Elena, qui date de 2011, traduit une autre intuition. Il y peint crûment l’âpreté des rapports de classes dans la société russe contemporaine. Installé dans le superbe appartement high-tech d’un quartier résidentiel, Wladimir, riche homme d’affaires, déshérite brusquement Elena, son infirmière épousée en secondes noces, au profit de son enfant d’un premier lit, jeune moscovite oisive, capricieuse et cupide. S’estimant trahie, la sainte babouchka morganatique (à qui il vient, en outre, de refuser les subsides qui auraient permis à son petit-fils d’échapper à l’armée) se mue en empoisonneuse et dépouille sa victime du testament spoliateur. Nulle idéalisation pour autant de la condition prolétaire. Chez Zviaguintsev, la tribu ancillaire, éthylique et navrante, tapie dans son clapier suburbain, se signale par sa paresse et son effronterie. Le dénouement du film en donne la mesure : le magot capté, Elena et les siens migrent dans l’appartement du nanti envoyé ad patres, pour y reproduire leur sordide promiscuité. Là encore, cynisme, veulerie, vénalité traversent de part en part le spectre social. Zviaguintsev l’avouait dans un entretien au Figaro en 2012 : « Quel que soit le statut social, c’est le matérialisme qui prime aujourd’hui. L’argent est la seule mesure. Il n’y a pas d’autre morale et, pour s’en sortir, on est prêt à tuer. Cela va plus loin que la revanche d’une classe sur une autre et l’idée de voler son voleur. Il s’agit d’une cupidité profonde, intériorisée et généralisée. »
Sorti en 2017, Faute d’amour demeure à ce jour l’ultime opus d’un créateur désormais éloigné de sa Russie natale. Faute d’amour, justement ? Ce pourrait être l’intitulé générique d’une œuvre qui doit tant à Dostoïevski. Et à Bergman dont, juste après Elena, Zviaguintsev envisageait de tourner le remake de Scènes de la vie conjugale – projet avorté.

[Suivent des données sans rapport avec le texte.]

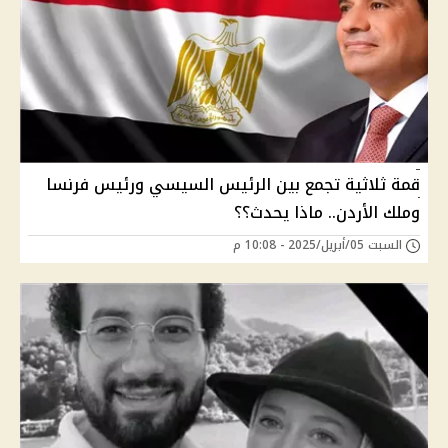
قمة ثلاثية تجمع بين الرئيس السيسي ورئيس فرنسا
وملك الأردن.. ماذا يحدث؟؟
السبت 05/أبريل/2025 - 10:08 م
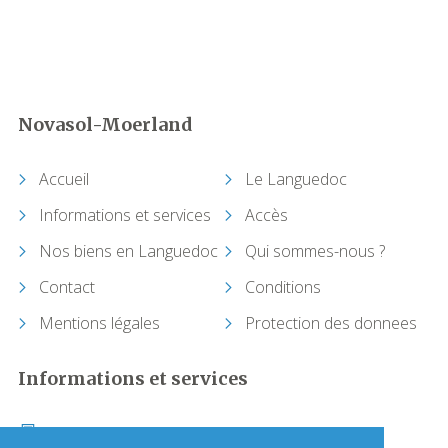
Babeau-Bouldoux
Bages
Novasol-Moerland
Bassan
Accueil
Le Languedoc
Beaufort
Informations et services
Accès
Bédarieux
Nos biens en Languedoc
Qui sommes-nous ?
Contact
Conditions
Berlou
Mentions légales
Protection des donnees
Bessan
Informations et services
Béziers
+33 (0)1 64 17 36 00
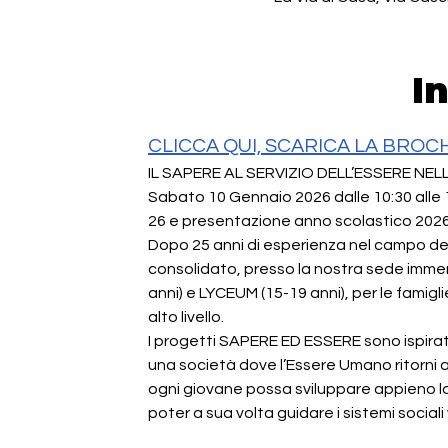
I
CLICCA QUI, SCARICA LA BRO
IL SAPERE AL SERVIZIO DELL’ESSERE NEL
Sabato 10 Gennaio 2026 dalle 10:30 alle 
26 e presentazione anno scolastico 2026-
Dopo 25 anni di esperienza nel campo de
consolidato, presso la nostra sede immers
anni) e LYCEUM (15-19 anni), per le famigli
alto livello.
I progetti SAPERE ED ESSERE sono ispirat
una società dove l’Essere Umano ritorni a
ogni giovane possa sviluppare appieno la 
poter a sua volta guidare i sistemi social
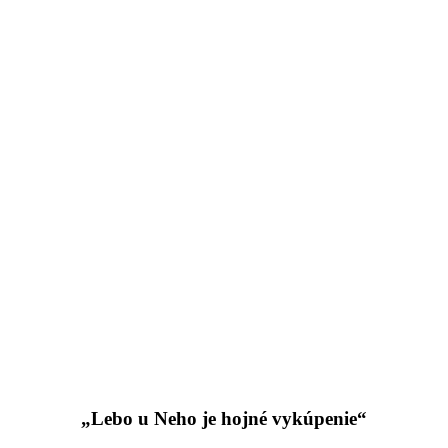
„Lebo u Neho je hojné vykúpenie“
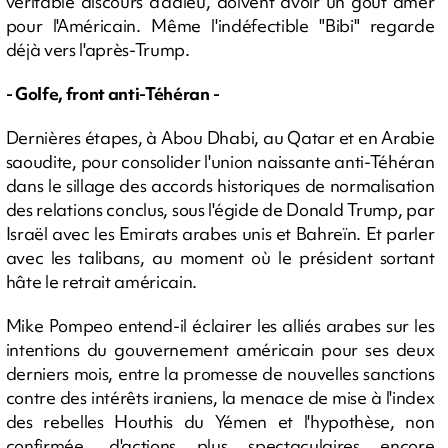
véritable discours d'adieu, doivent avoir un goût amer
pour l'Américain. Même l'indéfectible "Bibi" regarde
déjà vers l'après-Trump.
- Golfe, front anti-Téhéran -
Dernières étapes, à Abou Dhabi, au Qatar et en Arabie
saoudite, pour consolider l'union naissante anti-Téhéran
dans le sillage des accords historiques de normalisation
des relations conclus, sous l'égide de Donald Trump, par
Israël avec les Emirats arabes unis et Bahreïn. Et parler
avec les talibans, au moment où le président sortant
hâte le retrait américain.
Mike Pompeo entend-il éclairer les alliés arabes sur les
intentions du gouvernement américain pour ses deux
derniers mois, entre la promesse de nouvelles sanctions
contre des intérêts iraniens, la menace de mise à l'index
des rebelles Houthis du Yémen et l'hypothèse, non
confirmée, d'actions plus spectaculaires encore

Les tourments de la famille sont un tropisme essentiel de son cinéma : grossesses non désirées, avortements, couples déchirés, enfants mal-aimés, violences conjugales, quête du Père, figure antagoniste qu’il faut tôt ou tard sacrifier… Moderne hétaïre, la mauvaise mère vindicative de Faute d’amour crée l’irréparable.
Faute d’amour est, historiquement parlant, le plus « daté » des films de Zviaguintsev. Le cinéaste en a expliqué la raison dans un entretien donné au Monde en 2017 : « Le premier jour que l’on voit à l’écran, lorsque l’enfant sort de l’école, est le 9 octobre 2012. L’épilogue du film se situe le 1er février 2015, deux ans et demi plus tard. On est en pleine guerre d’Ukraine et, pendant les trente mois qui se sont écoulés, la société russe a changé. L’automne 2012, c’est le moment des grandes manifestations contre Poutine, le moment où le pouvoir russe commence à se refermer, à prendre des mesures pour bloquer toute velléité de manifestation. En 2015, on voit le résultat de tout ça, les sanctions européennes et américaines ; on est en guerre avec un voisin qui nous est très proche. » Zviaguintsev avait tout vu venir.